A commitment fee of 0.50% per annum accrues on unutilized availability and is payable quarterly.  We are responsible for certain administrative expenses of the Lender over the life of the Credit Agreement as well as $50,000 in loan costs incurred upon closing.
 
The Credit Agreement also contains financial covenants including a requirement that we maintain a current ratio of not less than 1.5 to 1; a ratio of total funded Indebtedness to EBITDA of not more than 2.5 to 1, and a ratio of EBITDA to interest expense of not less than 3 to 1.  The agreement specifies certain customary covenants, including restrictions on the Company and its subsidiaries from pledging their assets, incurring defined Indebtedness outside of the facility other that permitted indebtedness, and it restricts certain asset sales.  Payments of dividends for the Series A Preferred are only restricted by the EBITDA to interest coverage ratio, wherein Series A dividends are a 1X deduction from EBITDA (as opposed to a 3:1 requirement if dividends were treated as interest expense).  The Credit Agreement contains customary events of default.
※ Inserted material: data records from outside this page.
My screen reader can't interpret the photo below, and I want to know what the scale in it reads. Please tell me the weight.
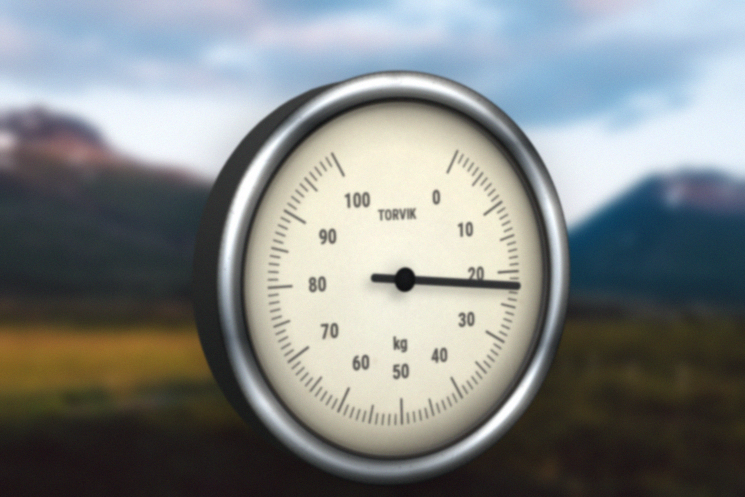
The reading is 22 kg
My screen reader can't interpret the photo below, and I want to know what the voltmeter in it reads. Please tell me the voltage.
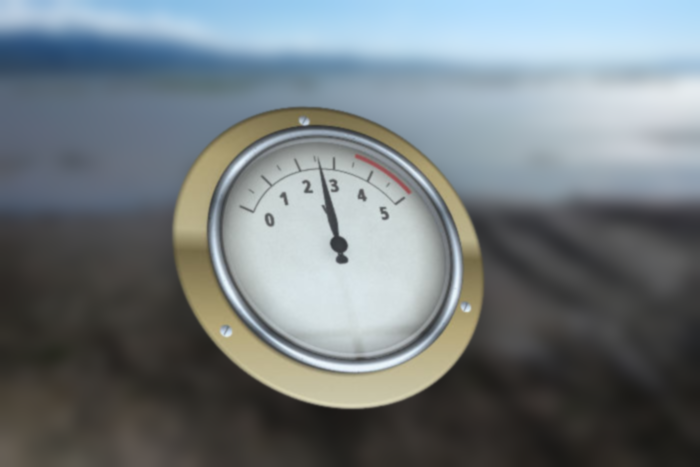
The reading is 2.5 V
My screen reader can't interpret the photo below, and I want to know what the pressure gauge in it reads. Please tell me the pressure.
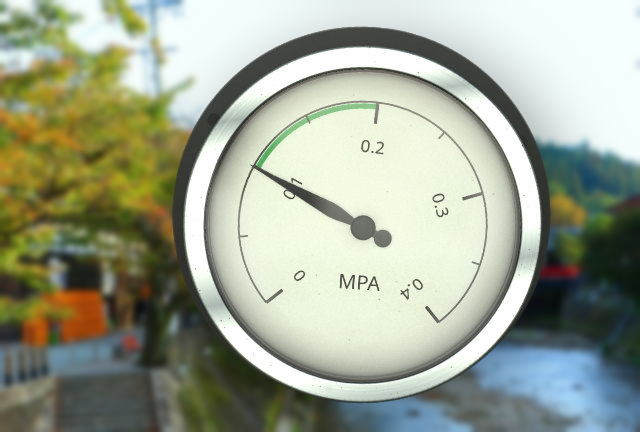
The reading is 0.1 MPa
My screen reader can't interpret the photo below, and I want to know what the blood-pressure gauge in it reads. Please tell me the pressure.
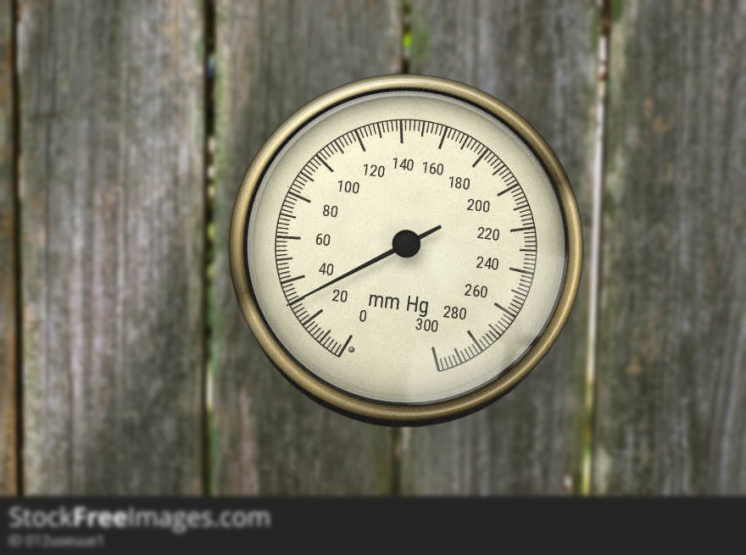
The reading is 30 mmHg
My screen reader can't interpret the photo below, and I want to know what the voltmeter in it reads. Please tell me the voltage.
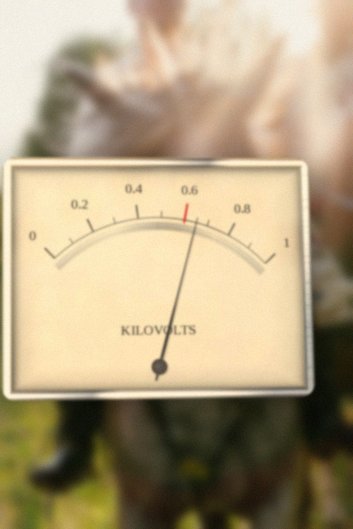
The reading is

If an event of default occurs and is continuing, the Lender may declare all amounts outstanding under the Credit Agreement, if any, to be immediately due and payable.
 
As of March 31, 2015, the Company had no borrowings and no outstanding letters of credit issued under the facility, resulting in an available borrowing base capacity of $5,000,000, and we are in compliance with all the covenants of the Credit Agreement. During May 2014, the Credit Agreement was amended to permit the payment of cash dividends on common stock if no borrowings are outstanding at the time of such payment.
 
In connection with this agreement we incurred $179,468 of debt issuance costs, which have been capitalized in Other Assets and are being amortized on a straight-line basis over the term of the agreement. The unamortized balance in debt issuance costs related to the Credit Agreement was $44,570 as of March 31, 2015. The Company is in discussions with the Lender to replace the unsecured Credit Agreement with an expanded secured facility. As of March 31, 2015, the Company had incurred approximately $127,272 in legal and title costs related to this proposed agreement, which are also capitalized in Other Assets.